Part of the project has been directed towards developing a new dynamic drug screening platform for dynamic drug absorption assays which we plan to take to market for use by CROs and Pharma companies. The assay can align to monolayer 96/ 6/24 well screening platforms as well as organoid cultures and organ on a chip applications. Initially we have progressed with the ADME CACO2 cell absorption assay. We have developed a remote MNP assay, DYNASCREEN, which provides an 'add on' to an existed regulated assay for drug screening which is being translated to commercial market. Our efforts to define a clinically relevant protocol for first in man has progressed. We have gained understanding as to how we can track our MNP tagged cells using current mdical imaging modalities such as Magnetic Resonance Imaging or MRI. In this way, we can assess dosing of how many MNPS are required and MNP tagged cell survival. We followed the fate of our MNPs in an ovine model for short term evaluation histologically with Orthopaedic clinicians from Nottingham Univ ( Markides et al 2021, Cells) and longer term using MRI with Cambridge Univ (Kaggie et al 2020 Scientific Reports). We have found that our MNPs are biocompatible without deleterious side effects and that they enable cell tracking in short term and longer term studies. Our in vivo studies to determine the remote control of MNP tagged stem cells in rodent and ovine models have been delayed due to COVID. Recently, animal studies with our collaborator, Prof Manuela Gomez, 3Bs, Minho have started using a rodent tendon repair model to test our magnetic box design for mechano/magnetic activation of the Activin IIA receptor.
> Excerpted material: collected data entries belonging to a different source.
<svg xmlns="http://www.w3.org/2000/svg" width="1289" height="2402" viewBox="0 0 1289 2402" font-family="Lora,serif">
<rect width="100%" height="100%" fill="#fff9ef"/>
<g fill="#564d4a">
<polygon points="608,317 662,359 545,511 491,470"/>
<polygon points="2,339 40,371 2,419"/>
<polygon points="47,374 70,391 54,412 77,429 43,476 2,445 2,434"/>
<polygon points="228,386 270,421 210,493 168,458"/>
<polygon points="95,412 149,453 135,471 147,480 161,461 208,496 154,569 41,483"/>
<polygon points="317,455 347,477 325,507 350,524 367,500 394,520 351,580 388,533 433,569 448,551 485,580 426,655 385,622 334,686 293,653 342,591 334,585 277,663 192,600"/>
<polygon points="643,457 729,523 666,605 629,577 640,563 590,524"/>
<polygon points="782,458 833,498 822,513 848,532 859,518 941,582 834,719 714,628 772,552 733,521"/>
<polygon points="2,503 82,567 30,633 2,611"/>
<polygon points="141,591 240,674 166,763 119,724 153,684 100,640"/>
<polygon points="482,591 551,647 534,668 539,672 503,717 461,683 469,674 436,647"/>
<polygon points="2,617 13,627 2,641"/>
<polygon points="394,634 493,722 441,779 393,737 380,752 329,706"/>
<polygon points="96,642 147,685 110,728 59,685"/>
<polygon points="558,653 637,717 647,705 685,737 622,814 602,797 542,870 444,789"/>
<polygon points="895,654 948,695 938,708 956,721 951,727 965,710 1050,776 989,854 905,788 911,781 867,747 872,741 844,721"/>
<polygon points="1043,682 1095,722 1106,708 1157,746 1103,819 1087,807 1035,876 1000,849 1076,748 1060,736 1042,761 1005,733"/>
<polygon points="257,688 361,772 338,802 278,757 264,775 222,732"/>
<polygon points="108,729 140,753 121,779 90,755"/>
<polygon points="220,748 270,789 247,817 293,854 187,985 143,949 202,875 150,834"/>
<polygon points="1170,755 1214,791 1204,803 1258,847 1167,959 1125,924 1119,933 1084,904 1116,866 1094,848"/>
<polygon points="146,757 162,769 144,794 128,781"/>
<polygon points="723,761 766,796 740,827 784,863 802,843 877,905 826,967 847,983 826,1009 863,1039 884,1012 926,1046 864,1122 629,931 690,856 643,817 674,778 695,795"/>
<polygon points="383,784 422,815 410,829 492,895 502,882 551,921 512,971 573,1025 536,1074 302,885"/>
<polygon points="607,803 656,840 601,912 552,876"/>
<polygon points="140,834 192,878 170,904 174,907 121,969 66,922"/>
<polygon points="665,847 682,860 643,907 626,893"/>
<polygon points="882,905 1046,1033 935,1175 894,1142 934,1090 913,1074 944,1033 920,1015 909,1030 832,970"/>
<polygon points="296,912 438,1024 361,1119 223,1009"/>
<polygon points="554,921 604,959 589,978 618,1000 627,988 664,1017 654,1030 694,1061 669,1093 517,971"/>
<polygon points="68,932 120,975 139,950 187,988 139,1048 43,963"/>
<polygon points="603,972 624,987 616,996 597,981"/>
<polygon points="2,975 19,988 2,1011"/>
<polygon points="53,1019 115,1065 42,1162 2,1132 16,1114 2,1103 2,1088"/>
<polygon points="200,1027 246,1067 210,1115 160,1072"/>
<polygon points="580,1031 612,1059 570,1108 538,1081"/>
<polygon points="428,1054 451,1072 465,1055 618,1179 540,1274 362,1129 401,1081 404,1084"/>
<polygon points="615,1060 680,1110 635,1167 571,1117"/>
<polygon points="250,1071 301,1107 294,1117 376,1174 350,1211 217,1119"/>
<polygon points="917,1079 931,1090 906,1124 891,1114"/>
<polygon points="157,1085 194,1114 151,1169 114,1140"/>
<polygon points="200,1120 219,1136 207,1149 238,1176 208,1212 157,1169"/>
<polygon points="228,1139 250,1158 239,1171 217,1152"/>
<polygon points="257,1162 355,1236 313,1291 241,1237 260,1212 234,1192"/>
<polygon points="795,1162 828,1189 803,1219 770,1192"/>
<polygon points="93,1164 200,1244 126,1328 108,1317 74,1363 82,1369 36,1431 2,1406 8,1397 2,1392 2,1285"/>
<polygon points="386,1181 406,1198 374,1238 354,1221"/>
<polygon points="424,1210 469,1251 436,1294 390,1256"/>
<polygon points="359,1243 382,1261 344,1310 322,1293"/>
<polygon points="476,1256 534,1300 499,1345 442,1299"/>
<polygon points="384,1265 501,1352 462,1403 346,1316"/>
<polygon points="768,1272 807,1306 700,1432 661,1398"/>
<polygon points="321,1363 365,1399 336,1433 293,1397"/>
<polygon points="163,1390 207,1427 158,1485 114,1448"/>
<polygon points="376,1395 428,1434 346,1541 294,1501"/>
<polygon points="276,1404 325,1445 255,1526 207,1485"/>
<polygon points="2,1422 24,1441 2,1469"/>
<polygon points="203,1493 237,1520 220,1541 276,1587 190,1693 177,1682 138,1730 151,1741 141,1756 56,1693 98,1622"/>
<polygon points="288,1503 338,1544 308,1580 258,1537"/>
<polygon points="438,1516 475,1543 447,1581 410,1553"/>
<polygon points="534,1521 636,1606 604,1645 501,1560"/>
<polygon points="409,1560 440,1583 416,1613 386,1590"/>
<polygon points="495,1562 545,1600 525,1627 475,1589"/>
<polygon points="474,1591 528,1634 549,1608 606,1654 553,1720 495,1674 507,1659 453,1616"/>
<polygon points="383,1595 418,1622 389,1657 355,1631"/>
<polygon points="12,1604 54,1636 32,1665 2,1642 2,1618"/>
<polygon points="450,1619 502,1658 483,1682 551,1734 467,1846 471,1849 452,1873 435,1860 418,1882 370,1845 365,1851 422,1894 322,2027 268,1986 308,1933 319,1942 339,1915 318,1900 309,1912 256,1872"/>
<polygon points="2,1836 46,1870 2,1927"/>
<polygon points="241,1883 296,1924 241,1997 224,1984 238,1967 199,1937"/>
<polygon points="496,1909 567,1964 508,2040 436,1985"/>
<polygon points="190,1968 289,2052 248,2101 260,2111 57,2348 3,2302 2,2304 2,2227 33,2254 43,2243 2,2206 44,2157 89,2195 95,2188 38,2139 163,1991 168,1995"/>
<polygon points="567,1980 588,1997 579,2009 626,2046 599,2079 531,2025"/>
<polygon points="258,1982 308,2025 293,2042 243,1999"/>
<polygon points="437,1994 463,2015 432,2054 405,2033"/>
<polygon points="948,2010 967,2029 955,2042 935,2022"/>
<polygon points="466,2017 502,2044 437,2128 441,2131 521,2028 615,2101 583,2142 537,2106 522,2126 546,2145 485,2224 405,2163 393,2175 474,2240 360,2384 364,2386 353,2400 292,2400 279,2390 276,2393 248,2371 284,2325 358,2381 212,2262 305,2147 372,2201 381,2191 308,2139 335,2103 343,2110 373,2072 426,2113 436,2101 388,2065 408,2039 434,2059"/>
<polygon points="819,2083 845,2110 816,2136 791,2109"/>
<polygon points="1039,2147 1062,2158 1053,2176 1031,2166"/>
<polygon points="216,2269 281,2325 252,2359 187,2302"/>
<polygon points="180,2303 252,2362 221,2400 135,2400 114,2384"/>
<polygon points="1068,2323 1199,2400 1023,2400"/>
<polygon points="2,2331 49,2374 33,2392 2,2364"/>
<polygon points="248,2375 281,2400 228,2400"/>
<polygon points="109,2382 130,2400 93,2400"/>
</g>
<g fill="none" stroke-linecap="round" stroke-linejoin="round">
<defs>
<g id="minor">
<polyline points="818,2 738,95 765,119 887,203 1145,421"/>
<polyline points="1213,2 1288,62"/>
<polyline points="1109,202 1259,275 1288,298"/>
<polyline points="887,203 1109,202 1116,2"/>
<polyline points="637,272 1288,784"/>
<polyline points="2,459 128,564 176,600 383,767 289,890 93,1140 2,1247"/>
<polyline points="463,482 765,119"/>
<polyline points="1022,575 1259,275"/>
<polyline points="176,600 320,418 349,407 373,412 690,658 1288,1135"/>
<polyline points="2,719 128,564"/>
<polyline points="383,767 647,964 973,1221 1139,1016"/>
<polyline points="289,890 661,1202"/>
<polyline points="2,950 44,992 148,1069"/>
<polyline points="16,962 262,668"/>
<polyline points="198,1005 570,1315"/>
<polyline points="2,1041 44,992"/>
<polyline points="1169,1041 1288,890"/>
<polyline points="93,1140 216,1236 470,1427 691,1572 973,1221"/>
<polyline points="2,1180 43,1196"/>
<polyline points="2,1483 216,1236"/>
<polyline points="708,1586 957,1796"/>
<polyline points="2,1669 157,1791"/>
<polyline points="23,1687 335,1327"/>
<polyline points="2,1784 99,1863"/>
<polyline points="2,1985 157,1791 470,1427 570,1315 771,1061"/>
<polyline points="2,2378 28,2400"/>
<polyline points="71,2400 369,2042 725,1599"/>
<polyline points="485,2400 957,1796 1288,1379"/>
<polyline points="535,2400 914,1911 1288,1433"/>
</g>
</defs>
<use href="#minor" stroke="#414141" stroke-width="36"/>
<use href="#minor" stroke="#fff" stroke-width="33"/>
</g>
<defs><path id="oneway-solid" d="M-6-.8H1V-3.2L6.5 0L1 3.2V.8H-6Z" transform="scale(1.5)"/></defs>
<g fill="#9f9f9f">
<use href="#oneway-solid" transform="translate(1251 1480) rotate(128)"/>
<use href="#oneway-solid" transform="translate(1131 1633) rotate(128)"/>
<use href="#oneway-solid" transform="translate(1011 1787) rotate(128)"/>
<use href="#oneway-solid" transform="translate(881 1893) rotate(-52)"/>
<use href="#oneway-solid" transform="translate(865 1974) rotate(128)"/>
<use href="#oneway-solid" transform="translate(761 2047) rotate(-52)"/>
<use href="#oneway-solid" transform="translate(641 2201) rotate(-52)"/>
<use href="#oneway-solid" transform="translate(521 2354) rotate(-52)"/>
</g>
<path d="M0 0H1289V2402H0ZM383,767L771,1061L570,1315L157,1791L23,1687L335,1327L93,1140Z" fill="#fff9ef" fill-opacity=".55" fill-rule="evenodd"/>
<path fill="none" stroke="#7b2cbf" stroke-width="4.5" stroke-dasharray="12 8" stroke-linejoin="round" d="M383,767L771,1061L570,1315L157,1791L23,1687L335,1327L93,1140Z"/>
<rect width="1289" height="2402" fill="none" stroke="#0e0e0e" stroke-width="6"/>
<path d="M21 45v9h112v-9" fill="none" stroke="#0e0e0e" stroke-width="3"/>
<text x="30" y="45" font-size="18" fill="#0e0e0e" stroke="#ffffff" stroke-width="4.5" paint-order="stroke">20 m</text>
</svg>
We hope to commence our next phase of preclinical trials in the next phase of the project.
The remote dynamic MNP tagging of cells is a novel methodology with multiple applications across a wide interdisciplinary area. The impact has the potential to be far reaching and we are researching at the forefront of the field. In the first instance, we will move forward with a dynamic CACO2 absorption drug screening assay to license and commercialise. Our long term aim is to apply for ERC POC funding in 2022 to take this in vitro assay forward to commercialise.

In addition, our overarching aim by the end of the project is to have reached a stage where we can take our magnetic tagged approach to first in man using our clinic ready technology. Currently, we are progressing this through pre clinical small animal trials for 3 applications, spinal fusion and bone repair, tendon repair and immunotherapy which we aim to complete by the end of the project. In addition, we are working with clinical colleagues to identify challenges and opportunities for different clinical indications. The key development beyond the state of the art is to obtain data which we can talk to regulatory bodies to obtain approvals for a first in man trial.